Ms Corbo : And it's slow and it's steady. It's so important to just do that work slowly and—

Senator O'NEILL: That's a very important message to government, isn't it?

Ms Corbo : It's a very important message. It needs to be slow and steady with a community development framework that is just working. It doesn't mean that things won't get done. We started the children's specialist program, and I said to the government, 'Please, just let me do this the right way and your outcomes will be actually better.' And it's true, because most of our referrals come from within Tangentyere, from family members, because they feel invested in it. They feel supported and they feel like that's their program. So I think that's—

Senator O'NEILL: They're not driven to something.

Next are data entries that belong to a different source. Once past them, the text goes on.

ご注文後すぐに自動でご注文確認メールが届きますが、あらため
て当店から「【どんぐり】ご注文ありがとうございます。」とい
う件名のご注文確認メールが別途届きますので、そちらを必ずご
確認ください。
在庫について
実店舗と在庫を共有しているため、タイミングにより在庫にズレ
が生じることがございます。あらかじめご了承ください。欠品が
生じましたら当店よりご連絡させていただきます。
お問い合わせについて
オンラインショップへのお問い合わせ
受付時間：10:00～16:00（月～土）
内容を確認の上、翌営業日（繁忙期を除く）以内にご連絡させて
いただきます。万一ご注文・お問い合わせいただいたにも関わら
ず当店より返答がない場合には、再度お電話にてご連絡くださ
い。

Ms Corbo : Yes. But it is that two-way working together and, as I said, not just throwing out money and going, 'Here you go.'

Senator O'NEILL: Because you've got to have time to gather the cultural knowledge, haven't you, alongside sharing your professional white knowledge, so there's an intersection of knowledge growth for both sides.

Ms Corbo : Absolutely.

CHAIR: I'm going to have to wind us up, otherwise I think we could be still talking here in another hour. Thank you very much. That was enormously helpful for us.

Ms Corbo : Hold the hope. Don't let go of hope.

CHAIR: Yes. I really take that message on board. It would be really good in our report to feature it. What I like to do is case studies on positives, so it would be really helpful to have some of those really good hope stories.

Ms Corbo : Yes. There are always negatives, but there are a whole lot of positives.

CHAIR: Yes. Thank you very much for your time today. Thank you to all our witnesses today, and to broadcasting and Hansard. We'll adjourn for today. We recommence in Canberra on 19 July.